WORK INSTRUCTIONS: Please reproduce exactly the line that contains "text: (122, 292) -> (198, 253), 1/32 -> 3/32" and every line after it through the end of the records below, adding nothing else.

Object modification listings:
▼▼▼
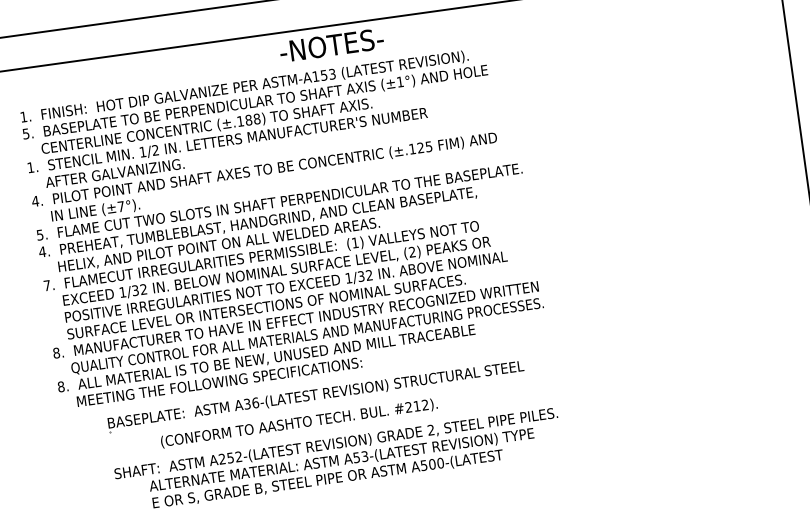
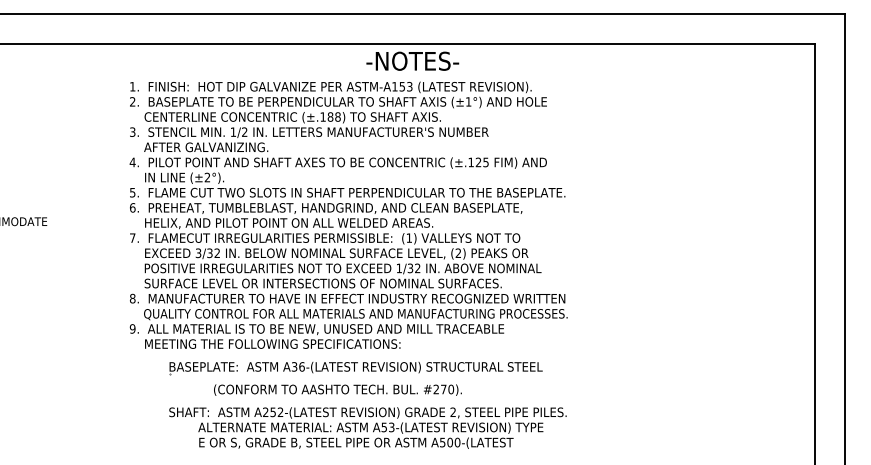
text: (25, 133) -> (132, 101), 5. -> 2.
text: (30, 166) -> (132, 131), 1. -> 3.
text: (121, 206) -> (207, 177), (±7°). -> (±2°).
text: (42, 251) -> (132, 207), 4. -> 6.
text: (122, 292) -> (198, 253), 1/32 -> 3/32
text: (60, 386) -> (132, 328), 8. -> 9.
text: (421, 405) -> (447, 389), #212). -> #270).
▲▲▲
EXERCISE SOLUTION:
text: (122, 292) -> (198, 253), 1/32 -> 3/32
text: (60, 386) -> (132, 328), 8. -> 9.
text: (421, 405) -> (447, 389), #212). -> #270).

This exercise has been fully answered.